Biomedicine · global
Fetal Sequencing From Maternal Blood Could Expand the Scope of Prenatal Rare Disease Testing
A validation study by a team involving the Broad Institute showed that noninvasive fetal sequencing produced results close to those from amniocentesis and chorionic villus sampling for most clinically relevant variants; but if it moves toward broad screening, it will still have to confront variants of uncertain significance, counseling burdens, and policy boundaries.
A technology that analyzes fetal DNA fragments in pregnant women’s blood could move prenatal genetic testing beyond a small number of common chromosomal abnormalities and toward thousands of rare genetic diseases. The Guardian reported that a research team involving the Broad Institute said this “noninvasive fetal sequencing” (NIFS) performed close to current invasive tests for most clinically meaningful genetic variants in validation data.
Current noninvasive prenatal testing is mostly used for specific chromosomal abnormalities such as Down syndrome.
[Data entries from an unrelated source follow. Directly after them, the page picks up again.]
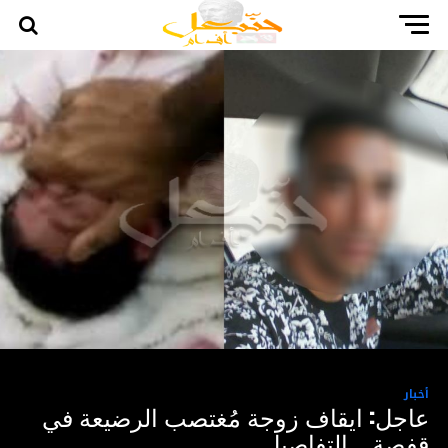
أخبار
عاجل: ايقاف زوجة مُغتصب الرضيعة في
قفصة .. التفاصيل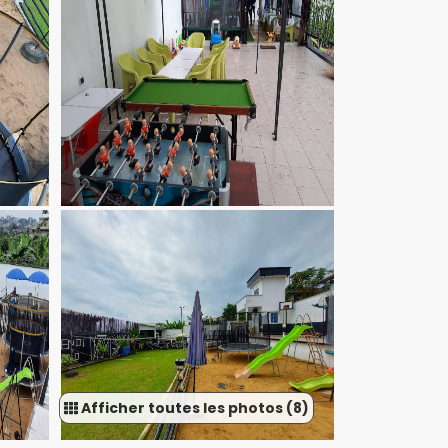
Afficher toutes les photos (8)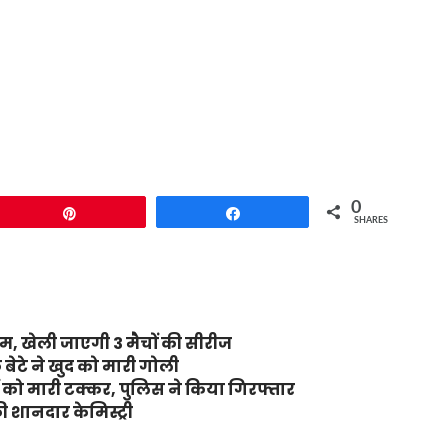
0
Pin
Share
SHARES
टीम, खेली जाएगी 3 मैचों की सीरीज
 बेटे ने खुद को मारी गोली
रों को मारी टक्कर, पुलिस ने किया गिरफ्तार
 शानदार केमिस्ट्री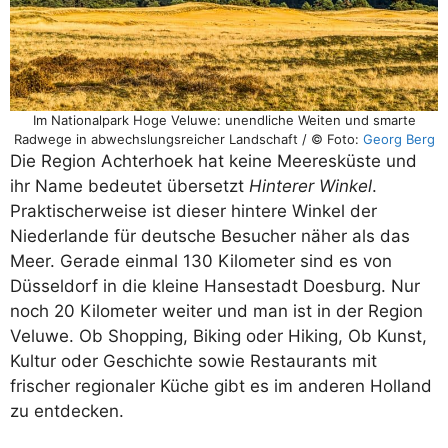
Im Nationalpark Hoge Veluwe: unendliche Weiten und smarte
Radwege in abwechslungsreicher Landschaft / © Foto:
Georg Berg
Die Region Achterhoek hat keine Meeresküste und
ihr Name bedeutet übersetzt
Hinterer Winkel
.
Praktischerweise ist dieser hintere Winkel der
Niederlande für deutsche Besucher näher als das
Meer. Gerade einmal 130 Kilometer sind es von
Düsseldorf in die kleine Hansestadt Doesburg. Nur
noch 20 Kilometer weiter und man ist in der Region
Veluwe. Ob Shopping, Biking oder Hiking, Ob Kunst,
Kultur oder Geschichte sowie Restaurants mit
frischer regionaler Küche gibt es im anderen Holland
zu entdecken.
If ultrasound or other tests detect fetal abnormalities, clinicians often need to consider amniocentesis or chorionic villus sampling to obtain fetal- or placenta-related samples for further sequencing. These methods have strong diagnostic capability, but because they are invasive, pregnant women may hesitate because of miscarriage risk, anxiety, difficulty accessing the procedures, or cost.
The research team tested NIFS in 565 pregnancies, with the average gestational age at testing about 17 weeks. The report said the technology sequences short DNA fragments in maternal blood, then uses computational methods to reconstruct and interpret fetal genetic variants; compared with results from amniocentesis or chorionic villus sampling, it detected most clinically relevant variants. If subsequent studies confirm its reliability, NIFS could reduce the need for some invasive testing in genetic evaluations after fetal structural abnormalities are found.
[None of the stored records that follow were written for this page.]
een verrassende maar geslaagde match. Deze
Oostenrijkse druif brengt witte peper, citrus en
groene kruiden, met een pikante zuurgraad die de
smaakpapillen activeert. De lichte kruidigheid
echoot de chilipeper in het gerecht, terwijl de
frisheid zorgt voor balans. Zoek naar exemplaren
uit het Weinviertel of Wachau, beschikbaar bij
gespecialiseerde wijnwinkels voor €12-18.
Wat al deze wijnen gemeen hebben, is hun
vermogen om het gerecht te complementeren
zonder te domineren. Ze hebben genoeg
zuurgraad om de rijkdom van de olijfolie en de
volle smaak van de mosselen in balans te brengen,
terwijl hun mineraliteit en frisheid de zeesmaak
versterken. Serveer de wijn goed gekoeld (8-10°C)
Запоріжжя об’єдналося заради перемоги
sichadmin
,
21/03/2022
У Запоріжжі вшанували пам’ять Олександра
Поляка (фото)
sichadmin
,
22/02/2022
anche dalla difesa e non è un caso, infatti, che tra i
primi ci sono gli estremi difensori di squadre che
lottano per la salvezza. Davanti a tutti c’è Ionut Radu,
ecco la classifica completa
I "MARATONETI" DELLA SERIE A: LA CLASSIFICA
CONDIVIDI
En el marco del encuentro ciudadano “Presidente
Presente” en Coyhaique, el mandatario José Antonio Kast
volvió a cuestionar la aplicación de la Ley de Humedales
The scientific significance of this advance is that it does not merely look for a small number of target variants, but attempts to analyze fetal genetic information at close to a whole-genome scale. The report noted that researchers believe its coverage could extend to diseases on multiple newborn sequencing and fetal anomaly gene panels, including rare diseases that, if known early, could affect pregnancy, delivery, or newborn care arrangements.
However, technical feasibility does not mean it should immediately be used as universal screening. The broader the screening, the more likely it is to encounter “variants of uncertain significance”: genetic sequences that appear different but cannot be clearly judged as to whether they will cause disease, when disease may occur, or how severe it may be. Such results could place heavy decision-making pressure on prospective parents, and could also put children after birth into unnecessary or excessive medical follow-up.
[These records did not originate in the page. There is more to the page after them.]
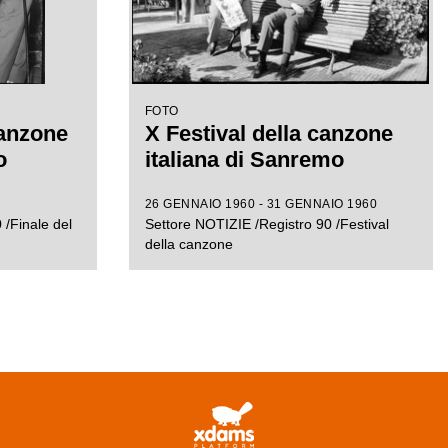
FOTO
canzone
X Festival della canzone
o
italiana di Sanremo
26 GENNAIO 1960 - 31 GENNAIO 1960
 /Finale del
Settore NOTIZIE /Registro 90 /Festival
della canzone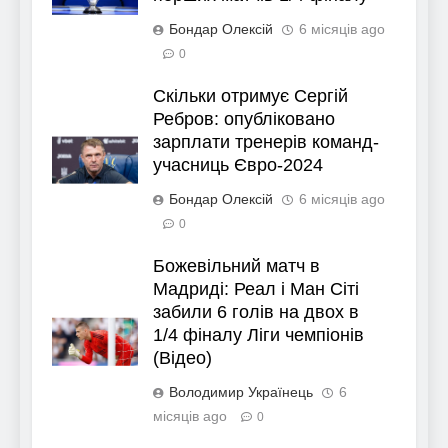
Бондар Олексій
6 місяців ago
0
Скільки отримує Сергій
Ребров: опубліковано
зарплати тренерів команд-
учасниць Євро-2024
Бондар Олексій
6 місяців ago
0
Божевільний матч в
Мадриді: Реал і Ман Сіті
забили 6 голів на двох в
1/4 фіналу Ліги чемпіонів
(Відео)
Володимир Українець
6
місяців ago
0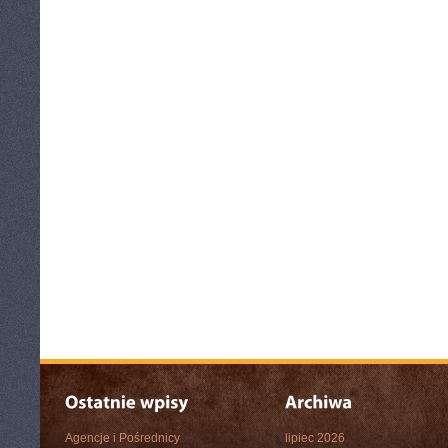
Agencje i Pośrednicy
lipiec 2026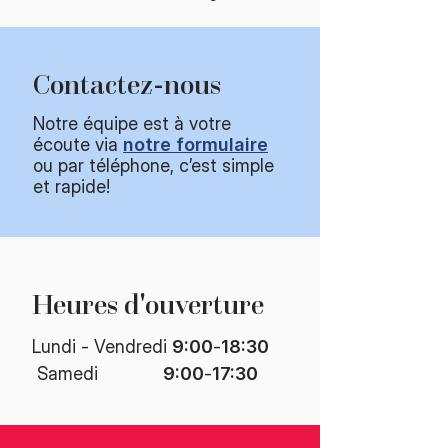
Contactez-nous
Notre équipe est à votre
écoute via
notre formulaire
ou par téléphone, c’est simple
et rapide!​
Heures d'ouverture​
Lundi - Vendredi
9:00
-
18:30
​ Samedi
9:00
-
17:30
Currently available public reporting is still insufficient to determine how NIFS performs in different populations, at different gestational ages, with different fetal DNA fractions, or among generally low-risk pregnant women. If it is to be incorporated into routine prenatal care in the future, it will need not only larger-scale validation, but also clear rules on testing indications, the scope of result reporting, genetic counseling resources, and data privacy protections. The technology is most likely to have an impact first in situations where there are already ultrasound or other abnormal findings, rather than indiscriminately interpreting every fetal genome.